We intend to explore the history of disability activism in the future on this blog, but for now, consider that disability activists and scholars have been arguing persuasively for over 40 years that what we call "disability" cannot be located only in the body. Rather, disability is a complex interaction between bodies, cultural values, architecture, and social/economic structures. To take a famous thought experiment, who would be "disabled" if every building was designed for wheelchairs instead of for those who walk upright? In such a world those who walk rather than wheel would be disadvantaged or "disabled," hunched over through hallways and hitting their heads. No one is arguing that being paralysed doesn't have biological and physiological causes. Rather, activists and scholars are insisting that "disability" goes far beyond these bodily differences, and results from the social barriers set up by a world that is not designed to meet our needs. If we can think outside of medical models for a minute, disability reveals a lot about how our society is structured: which bodies we think are important, who gets to be heard and why, how time is supposed to be used, and what our bodies are supposed to be used for. 

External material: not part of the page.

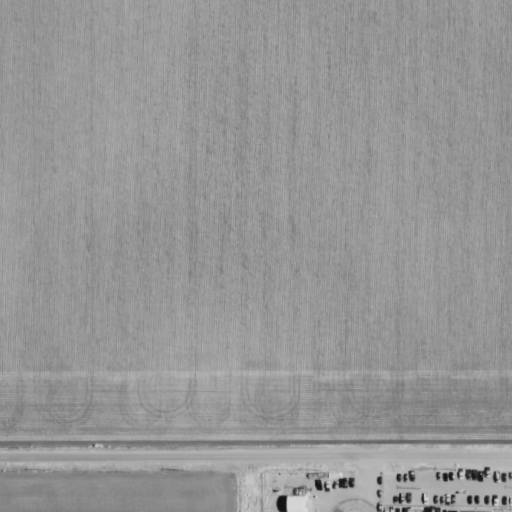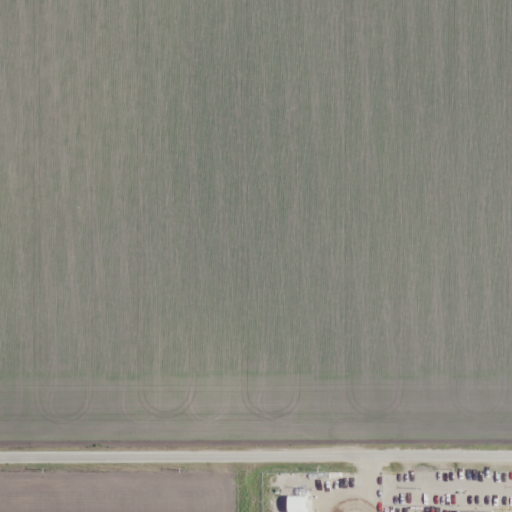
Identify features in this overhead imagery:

If this work has been going on for over 40 years, why has it taken so long for discussions of stuttering to catch up? The medical and scientific conversations that frame stuttering as an individual and biological defect come from a very particular way of seeing the world. This medical view of the world is certainly useful in some circumstances (if I go for heart surgery, for example, I want to be sure that the surgeon knows what she's doing), but this is not the only, nor the best, way of viewing the world and our bodies. The scientific and medical conversations about stuttering need to be analysed from a social perspective that focuses on justice and rights, and seeks to understand how our societies are set up to value some speaking bodies and devalue, stigmatize, and pathologize others. Our world privileges able-bodiedness, and the medical/scientific view of the world only reinforces these values. This view does not help those of us who stutter; instead, it leads to impossible expectations, stigmatization, and shame. We have to believe that these social values and structures can change, and that we together can make these changes.